YOUR TASK
For each line below, return an exact copy.

Stored data:

------------

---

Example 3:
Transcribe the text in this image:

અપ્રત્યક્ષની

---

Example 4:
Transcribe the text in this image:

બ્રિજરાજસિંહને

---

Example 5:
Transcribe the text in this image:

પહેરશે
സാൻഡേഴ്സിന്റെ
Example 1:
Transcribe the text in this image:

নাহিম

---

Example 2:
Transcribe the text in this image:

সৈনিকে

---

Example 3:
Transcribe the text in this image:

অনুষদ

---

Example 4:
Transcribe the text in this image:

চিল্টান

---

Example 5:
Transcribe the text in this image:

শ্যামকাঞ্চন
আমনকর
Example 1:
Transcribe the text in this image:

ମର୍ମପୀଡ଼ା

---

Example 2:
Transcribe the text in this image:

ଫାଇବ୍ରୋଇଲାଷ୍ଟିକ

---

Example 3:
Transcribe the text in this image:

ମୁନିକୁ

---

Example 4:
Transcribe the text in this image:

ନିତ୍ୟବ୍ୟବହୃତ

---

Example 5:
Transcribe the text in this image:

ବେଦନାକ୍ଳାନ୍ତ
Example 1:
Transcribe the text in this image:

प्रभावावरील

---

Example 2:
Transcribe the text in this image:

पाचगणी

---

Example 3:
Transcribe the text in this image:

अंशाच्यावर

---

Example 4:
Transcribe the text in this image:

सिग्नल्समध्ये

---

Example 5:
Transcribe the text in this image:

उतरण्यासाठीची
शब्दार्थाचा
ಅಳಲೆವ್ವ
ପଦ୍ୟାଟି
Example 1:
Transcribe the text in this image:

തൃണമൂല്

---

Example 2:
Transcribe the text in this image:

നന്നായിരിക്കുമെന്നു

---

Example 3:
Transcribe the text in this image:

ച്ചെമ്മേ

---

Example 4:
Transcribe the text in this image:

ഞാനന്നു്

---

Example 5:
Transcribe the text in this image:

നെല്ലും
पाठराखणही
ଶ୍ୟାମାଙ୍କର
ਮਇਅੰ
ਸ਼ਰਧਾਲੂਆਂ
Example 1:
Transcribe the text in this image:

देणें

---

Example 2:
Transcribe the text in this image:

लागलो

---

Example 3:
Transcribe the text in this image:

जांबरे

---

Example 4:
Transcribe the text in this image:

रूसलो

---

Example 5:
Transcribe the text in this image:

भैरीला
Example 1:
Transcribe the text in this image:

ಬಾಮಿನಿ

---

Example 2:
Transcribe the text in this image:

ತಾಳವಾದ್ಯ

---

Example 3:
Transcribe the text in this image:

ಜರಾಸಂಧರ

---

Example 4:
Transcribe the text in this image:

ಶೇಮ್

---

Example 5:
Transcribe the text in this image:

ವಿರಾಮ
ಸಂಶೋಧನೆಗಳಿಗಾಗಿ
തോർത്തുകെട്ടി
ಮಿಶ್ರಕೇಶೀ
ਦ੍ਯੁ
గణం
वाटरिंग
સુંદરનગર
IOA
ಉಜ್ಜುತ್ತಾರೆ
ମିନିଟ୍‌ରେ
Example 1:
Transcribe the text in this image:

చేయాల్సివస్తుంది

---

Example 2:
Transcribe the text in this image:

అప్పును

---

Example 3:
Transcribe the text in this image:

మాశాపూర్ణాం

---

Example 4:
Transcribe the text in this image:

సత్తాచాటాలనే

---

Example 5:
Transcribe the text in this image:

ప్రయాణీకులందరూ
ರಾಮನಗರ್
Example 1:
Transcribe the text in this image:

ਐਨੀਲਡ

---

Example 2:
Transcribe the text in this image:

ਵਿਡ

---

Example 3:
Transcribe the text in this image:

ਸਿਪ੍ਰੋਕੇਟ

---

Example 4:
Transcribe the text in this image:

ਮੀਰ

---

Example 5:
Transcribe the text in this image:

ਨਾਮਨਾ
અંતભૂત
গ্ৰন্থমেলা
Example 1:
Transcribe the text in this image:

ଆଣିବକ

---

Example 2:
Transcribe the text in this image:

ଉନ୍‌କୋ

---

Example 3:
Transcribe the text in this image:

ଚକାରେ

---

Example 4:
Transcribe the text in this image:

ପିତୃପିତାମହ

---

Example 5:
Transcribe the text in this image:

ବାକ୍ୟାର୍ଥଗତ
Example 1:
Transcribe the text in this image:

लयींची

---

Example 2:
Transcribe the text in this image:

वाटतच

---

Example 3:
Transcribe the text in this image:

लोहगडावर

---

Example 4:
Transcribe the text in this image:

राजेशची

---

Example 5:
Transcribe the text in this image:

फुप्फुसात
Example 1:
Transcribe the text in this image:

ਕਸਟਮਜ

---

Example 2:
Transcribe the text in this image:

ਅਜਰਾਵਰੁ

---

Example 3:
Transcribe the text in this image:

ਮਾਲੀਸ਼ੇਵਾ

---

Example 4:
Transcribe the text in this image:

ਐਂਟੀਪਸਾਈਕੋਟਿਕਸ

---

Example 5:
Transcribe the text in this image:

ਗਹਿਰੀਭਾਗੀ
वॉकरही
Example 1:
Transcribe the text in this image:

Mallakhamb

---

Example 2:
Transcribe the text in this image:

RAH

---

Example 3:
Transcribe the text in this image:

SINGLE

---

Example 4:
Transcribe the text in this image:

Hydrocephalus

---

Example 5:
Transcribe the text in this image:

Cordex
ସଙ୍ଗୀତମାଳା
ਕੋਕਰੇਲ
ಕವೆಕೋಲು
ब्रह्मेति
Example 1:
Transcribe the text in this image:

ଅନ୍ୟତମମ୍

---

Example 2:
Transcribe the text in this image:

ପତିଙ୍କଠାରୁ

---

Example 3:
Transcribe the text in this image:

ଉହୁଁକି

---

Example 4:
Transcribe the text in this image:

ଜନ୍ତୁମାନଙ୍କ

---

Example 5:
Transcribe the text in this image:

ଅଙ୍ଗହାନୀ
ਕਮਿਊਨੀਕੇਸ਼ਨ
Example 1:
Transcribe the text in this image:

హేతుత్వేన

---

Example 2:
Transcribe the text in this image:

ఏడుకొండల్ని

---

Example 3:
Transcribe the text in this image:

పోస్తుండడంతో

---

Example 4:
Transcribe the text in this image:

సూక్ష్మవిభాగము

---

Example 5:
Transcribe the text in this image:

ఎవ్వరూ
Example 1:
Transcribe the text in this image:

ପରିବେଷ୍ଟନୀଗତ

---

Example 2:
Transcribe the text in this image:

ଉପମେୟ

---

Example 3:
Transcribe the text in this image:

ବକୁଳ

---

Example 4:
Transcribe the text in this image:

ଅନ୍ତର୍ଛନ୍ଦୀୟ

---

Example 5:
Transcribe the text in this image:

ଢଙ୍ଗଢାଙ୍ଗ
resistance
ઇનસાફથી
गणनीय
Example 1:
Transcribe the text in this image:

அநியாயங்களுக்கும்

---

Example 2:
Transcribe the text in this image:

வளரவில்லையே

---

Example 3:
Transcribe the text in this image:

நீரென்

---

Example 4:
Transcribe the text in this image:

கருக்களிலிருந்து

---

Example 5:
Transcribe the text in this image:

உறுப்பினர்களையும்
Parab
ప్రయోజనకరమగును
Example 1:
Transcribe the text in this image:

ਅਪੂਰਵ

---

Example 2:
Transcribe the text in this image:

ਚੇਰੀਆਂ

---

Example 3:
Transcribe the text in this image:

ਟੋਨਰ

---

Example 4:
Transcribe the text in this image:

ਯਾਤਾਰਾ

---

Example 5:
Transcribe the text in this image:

------------

RESPONSE FOR THIS EXERCISE
---

Example 3:
Transcribe the text in this image:

અપ્રત્યક્ષની

---

Example 4:
Transcribe the text in this image:

બ્રિજરાજસિંહને

---

Example 5:
Transcribe the text in this image:

પહેરશે
സാൻഡേഴ്സിന്റെ
Example 1:
Transcribe the text in this image:

নাহিম

---

Example 2:
Transcribe the text in this image:

সৈনিকে

---

Example 3:
Transcribe the text in this image:

অনুষদ

---

Example 4:
Transcribe the text in this image:

চিল্টান

---

Example 5:
Transcribe the text in this image:

শ্যামকাঞ্চন
আমনকর
Example 1:
Transcribe the text in this image:

ମର୍ମପୀଡ଼ା

---

Example 2:
Transcribe the text in this image:

ଫାଇବ୍ରୋଇଲାଷ୍ଟିକ

---

Example 3:
Transcribe the text in this image:

ମୁନିକୁ

---

Example 4:
Transcribe the text in this image:

ନିତ୍ୟବ୍ୟବହୃତ

---

Example 5:
Transcribe the text in this image:

ବେଦନାକ୍ଳାନ୍ତ
Example 1:
Transcribe the text in this image:

प्रभावावरील

---

Example 2:
Transcribe the text in this image:

पाचगणी

---

Example 3:
Transcribe the text in this image:

अंशाच्यावर

---

Example 4:
Transcribe the text in this image:

सिग्नल्समध्ये

---

Example 5:
Transcribe the text in this image:

उतरण्यासाठीची
शब्दार्थाचा
ಅಳಲೆವ್ವ
ପଦ୍ୟାଟି
Example 1:
Transcribe the text in this image:

തൃണമൂല്

---

Example 2:
Transcribe the text in this image:

നന്നായിരിക്കുമെന്നു

---

Example 3:
Transcribe the text in this image:

ച്ചെമ്മേ

---

Example 4:
Transcribe the text in this image:

ഞാനന്നു്

---

Example 5:
Transcribe the text in this image:

നെല്ലും
पाठराखणही
ଶ୍ୟାମାଙ୍କର
ਮਇਅੰ
ਸ਼ਰਧਾਲੂਆਂ
Example 1:
Transcribe the text in this image:

देणें

---

Example 2:
Transcribe the text in this image:

लागलो

---

Example 3:
Transcribe the text in this image:

जांबरे

---

Example 4:
Transcribe the text in this image:

रूसलो

---

Example 5:
Transcribe the text in this image:

भैरीला
Example 1:
Transcribe the text in this image:

ಬಾಮಿನಿ

---

Example 2:
Transcribe the text in this image:

ತಾಳವಾದ್ಯ

---

Example 3:
Transcribe the text in this image:

ಜರಾಸಂಧರ

---

Example 4:
Transcribe the text in this image:

ಶೇಮ್

---

Example 5:
Transcribe the text in this image:

ವಿರಾಮ
ಸಂಶೋಧನೆಗಳಿಗಾಗಿ
തോർത്തുകെട്ടി
ಮಿಶ್ರಕೇಶೀ
ਦ੍ਯੁ
గణం
वाटरिंग
સુંદરનગર
IOA
ಉಜ್ಜುತ್ತಾರೆ
ମିନିଟ୍‌ରେ
Example 1:
Transcribe the text in this image:

చేయాల్సివస్తుంది

---

Example 2:
Transcribe the text in this image:

అప్పును

---

Example 3:
Transcribe the text in this image:

మాశాపూర్ణాం

---

Example 4:
Transcribe the text in this image:

సత్తాచాటాలనే

---

Example 5:
Transcribe the text in this image:

ప్రయాణీకులందరూ
ರಾಮನಗರ್
Example 1:
Transcribe the text in this image:

ਐਨੀਲਡ

---

Example 2:
Transcribe the text in this image:

ਵਿਡ

---

Example 3:
Transcribe the text in this image:

ਸਿਪ੍ਰੋਕੇਟ

---

Example 4:
Transcribe the text in this image:

ਮੀਰ

---

Example 5:
Transcribe the text in this image:

ਨਾਮਨਾ
અંતભૂત
গ্ৰন্থমেলা
Example 1:
Transcribe the text in this image:

ଆଣିବକ

---

Example 2:
Transcribe the text in this image:

ଉନ୍‌କୋ

---

Example 3:
Transcribe the text in this image:

ଚକାରେ

---

Example 4:
Transcribe the text in this image:

ପିତୃପିତାମହ

---

Example 5:
Transcribe the text in this image:

ବାକ୍ୟାର୍ଥଗତ
Example 1:
Transcribe the text in this image:

लयींची

---

Example 2:
Transcribe the text in this image:

वाटतच

---

Example 3:
Transcribe the text in this image:

लोहगडावर

---

Example 4:
Transcribe the text in this image:

राजेशची

---

Example 5:
Transcribe the text in this image:

फुप्फुसात
Example 1:
Transcribe the text in this image:

ਕਸਟਮਜ

---

Example 2:
Transcribe the text in this image:

ਅਜਰਾਵਰੁ

---

Example 3:
Transcribe the text in this image:

ਮਾਲੀਸ਼ੇਵਾ

---

Example 4:
Transcribe the text in this image:

ਐਂਟੀਪਸਾਈਕੋਟਿਕਸ

---

Example 5:
Transcribe the text in this image:

ਗਹਿਰੀਭਾਗੀ
वॉकरही
Example 1:
Transcribe the text in this image:

Mallakhamb

---

Example 2:
Transcribe the text in this image:

RAH

---

Example 3:
Transcribe the text in this image:

SINGLE

---

Example 4:
Transcribe the text in this image:

Hydrocephalus

---

Example 5:
Transcribe the text in this image:

Cordex
ସଙ୍ଗୀତମାଳା
ਕੋਕਰੇਲ
ಕವೆಕೋಲು
ब्रह्मेति
Example 1:
Transcribe the text in this image:

ଅନ୍ୟତମମ୍

---

Example 2:
Transcribe the text in this image:

ପତିଙ୍କଠାରୁ

---

Example 3:
Transcribe the text in this image:

ଉହୁଁକି

---

Example 4:
Transcribe the text in this image:

ଜନ୍ତୁମାନଙ୍କ

---

Example 5:
Transcribe the text in this image:

ଅଙ୍ଗହାନୀ
ਕਮਿਊਨੀਕੇਸ਼ਨ
Example 1:
Transcribe the text in this image:

హేతుత్వేన

---

Example 2:
Transcribe the text in this image:

ఏడుకొండల్ని

---

Example 3:
Transcribe the text in this image:

పోస్తుండడంతో

---

Example 4:
Transcribe the text in this image:

సూక్ష్మవిభాగము

---

Example 5:
Transcribe the text in this image:

ఎవ్వరూ
Example 1:
Transcribe the text in this image:

ପରିବେଷ୍ଟନୀଗତ

---

Example 2:
Transcribe the text in this image:

ଉପମେୟ

---

Example 3:
Transcribe the text in this image:

ବକୁଳ

---

Example 4:
Transcribe the text in this image:

ଅନ୍ତର୍ଛନ୍ଦୀୟ

---

Example 5:
Transcribe the text in this image:

ଢଙ୍ଗଢାଙ୍ଗ
resistance
ઇનસાફથી
गणनीय
Example 1:
Transcribe the text in this image:

அநியாயங்களுக்கும்

---

Example 2:
Transcribe the text in this image:

வளரவில்லையே

---

Example 3:
Transcribe the text in this image:

நீரென்

---

Example 4:
Transcribe the text in this image:

கருக்களிலிருந்து

---

Example 5:
Transcribe the text in this image:

உறுப்பினர்களையும்
Parab
ప్రయోజనకరమగును
Example 1:
Transcribe the text in this image:

ਅਪੂਰਵ

---

Example 2:
Transcribe the text in this image:

ਚੇਰੀਆਂ

---

Example 3:
Transcribe the text in this image:

ਟੋਨਰ

---

Example 4:
Transcribe the text in this image:

ਯਾਤਾਰਾ

---

Example 5:
Transcribe the text in this image:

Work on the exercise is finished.